• _Aim of the task_
Filter the listing so that only lines with the word "grade" remain.

──────── Exercise data ────────

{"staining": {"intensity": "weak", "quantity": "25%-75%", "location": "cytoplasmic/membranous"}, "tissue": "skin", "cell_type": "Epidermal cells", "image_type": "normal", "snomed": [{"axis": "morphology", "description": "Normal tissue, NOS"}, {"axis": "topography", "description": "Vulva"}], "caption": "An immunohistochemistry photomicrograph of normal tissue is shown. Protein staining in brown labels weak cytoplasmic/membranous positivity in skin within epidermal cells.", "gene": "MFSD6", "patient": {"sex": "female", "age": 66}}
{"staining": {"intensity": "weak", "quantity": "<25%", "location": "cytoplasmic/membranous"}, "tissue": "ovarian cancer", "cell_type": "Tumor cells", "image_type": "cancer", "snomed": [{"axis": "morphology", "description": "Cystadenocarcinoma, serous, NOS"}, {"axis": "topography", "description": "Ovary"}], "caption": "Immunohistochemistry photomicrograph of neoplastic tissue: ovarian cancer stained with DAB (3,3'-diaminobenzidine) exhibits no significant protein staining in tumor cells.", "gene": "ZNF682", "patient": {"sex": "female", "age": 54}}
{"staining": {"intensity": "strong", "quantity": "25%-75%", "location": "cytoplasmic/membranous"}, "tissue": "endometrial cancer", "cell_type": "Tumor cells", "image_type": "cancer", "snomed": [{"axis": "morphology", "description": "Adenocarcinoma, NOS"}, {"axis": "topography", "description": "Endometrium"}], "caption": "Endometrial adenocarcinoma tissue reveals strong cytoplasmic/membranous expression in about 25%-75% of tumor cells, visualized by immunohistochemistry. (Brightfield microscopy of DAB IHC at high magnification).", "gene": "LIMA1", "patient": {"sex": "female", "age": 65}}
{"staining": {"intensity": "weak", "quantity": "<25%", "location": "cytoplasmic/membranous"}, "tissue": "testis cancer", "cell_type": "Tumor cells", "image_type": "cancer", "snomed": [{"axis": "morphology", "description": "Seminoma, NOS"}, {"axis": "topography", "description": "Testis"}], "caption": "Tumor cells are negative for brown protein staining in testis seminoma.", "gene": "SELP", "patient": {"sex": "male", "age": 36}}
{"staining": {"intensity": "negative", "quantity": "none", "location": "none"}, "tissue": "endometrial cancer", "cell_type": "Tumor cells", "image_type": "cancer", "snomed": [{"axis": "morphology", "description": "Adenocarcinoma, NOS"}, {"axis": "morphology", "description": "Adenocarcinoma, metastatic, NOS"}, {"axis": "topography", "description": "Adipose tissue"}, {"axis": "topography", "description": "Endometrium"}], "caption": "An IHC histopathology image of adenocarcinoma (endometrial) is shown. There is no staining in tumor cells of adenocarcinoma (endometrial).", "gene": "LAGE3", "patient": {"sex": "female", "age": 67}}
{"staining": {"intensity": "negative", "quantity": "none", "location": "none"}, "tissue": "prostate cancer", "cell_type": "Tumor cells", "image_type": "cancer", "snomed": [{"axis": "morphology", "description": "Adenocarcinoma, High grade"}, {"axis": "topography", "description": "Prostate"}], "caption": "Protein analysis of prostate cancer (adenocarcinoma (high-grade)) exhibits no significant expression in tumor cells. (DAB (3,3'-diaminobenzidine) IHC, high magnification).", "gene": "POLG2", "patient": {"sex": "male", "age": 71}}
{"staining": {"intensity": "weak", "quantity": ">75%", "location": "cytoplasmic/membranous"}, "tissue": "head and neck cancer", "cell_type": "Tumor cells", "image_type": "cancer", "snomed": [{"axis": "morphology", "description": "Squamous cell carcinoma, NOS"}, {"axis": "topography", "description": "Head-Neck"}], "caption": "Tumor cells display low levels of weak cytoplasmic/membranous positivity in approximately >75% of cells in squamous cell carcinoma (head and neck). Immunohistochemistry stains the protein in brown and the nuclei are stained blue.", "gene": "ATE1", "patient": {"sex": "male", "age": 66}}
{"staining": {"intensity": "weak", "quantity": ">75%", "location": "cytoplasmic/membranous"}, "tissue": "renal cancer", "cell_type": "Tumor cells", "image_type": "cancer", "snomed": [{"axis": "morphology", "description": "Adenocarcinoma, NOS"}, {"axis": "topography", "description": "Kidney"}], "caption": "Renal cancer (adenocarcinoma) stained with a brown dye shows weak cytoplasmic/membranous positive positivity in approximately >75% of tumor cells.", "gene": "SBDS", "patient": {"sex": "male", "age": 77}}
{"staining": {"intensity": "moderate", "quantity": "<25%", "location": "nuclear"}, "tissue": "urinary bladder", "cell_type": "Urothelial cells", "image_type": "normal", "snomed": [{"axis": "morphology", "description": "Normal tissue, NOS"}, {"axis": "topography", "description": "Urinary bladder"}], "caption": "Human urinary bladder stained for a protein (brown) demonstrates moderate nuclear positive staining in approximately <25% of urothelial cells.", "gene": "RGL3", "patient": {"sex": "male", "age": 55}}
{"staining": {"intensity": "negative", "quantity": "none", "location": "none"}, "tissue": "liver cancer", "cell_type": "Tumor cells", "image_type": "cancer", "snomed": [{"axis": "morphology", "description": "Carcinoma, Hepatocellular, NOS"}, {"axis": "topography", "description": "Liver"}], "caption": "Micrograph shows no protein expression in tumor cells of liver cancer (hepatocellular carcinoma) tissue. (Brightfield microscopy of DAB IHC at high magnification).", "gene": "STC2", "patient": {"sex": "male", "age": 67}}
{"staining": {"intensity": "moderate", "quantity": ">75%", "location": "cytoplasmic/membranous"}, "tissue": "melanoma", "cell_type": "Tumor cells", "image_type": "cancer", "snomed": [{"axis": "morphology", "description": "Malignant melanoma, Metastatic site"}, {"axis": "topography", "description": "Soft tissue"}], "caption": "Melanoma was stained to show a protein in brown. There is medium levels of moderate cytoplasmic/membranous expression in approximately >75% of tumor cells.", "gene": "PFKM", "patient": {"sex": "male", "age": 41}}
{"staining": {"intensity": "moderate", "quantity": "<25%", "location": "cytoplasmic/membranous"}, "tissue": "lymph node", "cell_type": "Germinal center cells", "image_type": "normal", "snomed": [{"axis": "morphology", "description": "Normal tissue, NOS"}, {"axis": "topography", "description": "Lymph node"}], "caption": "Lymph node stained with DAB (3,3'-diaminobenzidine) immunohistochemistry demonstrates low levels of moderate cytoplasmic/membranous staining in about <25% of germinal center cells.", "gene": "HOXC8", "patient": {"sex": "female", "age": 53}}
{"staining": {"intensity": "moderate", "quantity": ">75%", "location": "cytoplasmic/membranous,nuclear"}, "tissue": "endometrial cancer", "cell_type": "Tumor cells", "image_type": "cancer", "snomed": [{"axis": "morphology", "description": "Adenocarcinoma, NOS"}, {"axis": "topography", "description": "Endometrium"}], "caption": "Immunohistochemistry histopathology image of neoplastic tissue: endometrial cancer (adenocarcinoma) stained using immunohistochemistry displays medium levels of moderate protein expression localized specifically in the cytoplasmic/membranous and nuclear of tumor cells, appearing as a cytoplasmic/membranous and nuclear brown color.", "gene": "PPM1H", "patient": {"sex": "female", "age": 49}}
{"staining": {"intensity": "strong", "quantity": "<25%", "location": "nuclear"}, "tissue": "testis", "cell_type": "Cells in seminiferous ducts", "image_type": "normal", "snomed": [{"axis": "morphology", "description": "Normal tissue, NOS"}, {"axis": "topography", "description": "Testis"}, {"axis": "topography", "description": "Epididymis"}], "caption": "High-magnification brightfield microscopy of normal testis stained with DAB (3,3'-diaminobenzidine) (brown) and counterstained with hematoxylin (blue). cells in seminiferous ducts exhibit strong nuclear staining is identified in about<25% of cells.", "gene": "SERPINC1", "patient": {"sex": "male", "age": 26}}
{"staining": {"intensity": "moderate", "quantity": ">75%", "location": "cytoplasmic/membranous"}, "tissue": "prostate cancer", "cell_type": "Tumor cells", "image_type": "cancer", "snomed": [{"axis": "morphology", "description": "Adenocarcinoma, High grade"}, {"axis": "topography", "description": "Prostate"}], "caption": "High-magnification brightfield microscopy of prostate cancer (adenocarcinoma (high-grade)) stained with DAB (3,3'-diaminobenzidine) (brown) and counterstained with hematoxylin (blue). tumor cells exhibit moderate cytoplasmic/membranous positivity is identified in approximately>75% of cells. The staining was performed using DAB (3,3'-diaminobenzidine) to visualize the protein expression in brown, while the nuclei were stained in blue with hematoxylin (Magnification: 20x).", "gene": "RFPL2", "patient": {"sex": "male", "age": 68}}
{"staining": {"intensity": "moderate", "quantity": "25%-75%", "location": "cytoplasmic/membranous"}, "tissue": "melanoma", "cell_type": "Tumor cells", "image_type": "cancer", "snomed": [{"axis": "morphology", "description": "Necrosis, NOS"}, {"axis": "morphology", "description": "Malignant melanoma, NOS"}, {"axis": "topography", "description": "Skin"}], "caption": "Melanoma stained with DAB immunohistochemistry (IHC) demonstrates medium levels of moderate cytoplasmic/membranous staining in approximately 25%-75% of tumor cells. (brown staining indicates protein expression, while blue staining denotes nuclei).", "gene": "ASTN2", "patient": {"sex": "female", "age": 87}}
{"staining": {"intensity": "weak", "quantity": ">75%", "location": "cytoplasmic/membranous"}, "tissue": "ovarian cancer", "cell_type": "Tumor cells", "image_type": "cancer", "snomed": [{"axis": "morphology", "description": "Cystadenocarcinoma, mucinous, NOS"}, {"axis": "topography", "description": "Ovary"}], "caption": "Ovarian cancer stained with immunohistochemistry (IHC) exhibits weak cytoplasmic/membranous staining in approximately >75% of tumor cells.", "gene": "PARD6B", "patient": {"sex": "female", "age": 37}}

────────

• _Completed exercise_
{"staining": {"intensity": "negative", "quantity": "none", "location": "none"}, "tissue": "prostate cancer", "cell_type": "Tumor cells", "image_type": "cancer", "snomed": [{"axis": "morphology", "description": "Adenocarcinoma, High grade"}, {"axis": "topography", "description": "Prostate"}], "caption": "Protein analysis of prostate cancer (adenocarcinoma (high-grade)) exhibits no significant expression in tumor cells. (DAB (3,3'-diaminobenzidine) IHC, high magnification).", "gene": "POLG2", "patient": {"sex": "male", "age": 71}}
{"staining": {"intensity": "moderate", "quantity": ">75%", "location": "cytoplasmic/membranous"}, "tissue": "prostate cancer", "cell_type": "Tumor cells", "image_type": "cancer", "snomed": [{"axis": "morphology", "description": "Adenocarcinoma, High grade"}, {"axis": "topography", "description": "Prostate"}], "caption": "High-magnification brightfield microscopy of prostate cancer (adenocarcinoma (high-grade)) stained with DAB (3,3'-diaminobenzidine) (brown) and counterstained with hematoxylin (blue). tumor cells exhibit moderate cytoplasmic/membranous positivity is identified in approximately>75% of cells. The staining was performed using DAB (3,3'-diaminobenzidine) to visualize the protein expression in brown, while the nuclei were stained in blue with hematoxylin (Magnification: 20x).", "gene": "RFPL2", "patient": {"sex": "male", "age": 68}}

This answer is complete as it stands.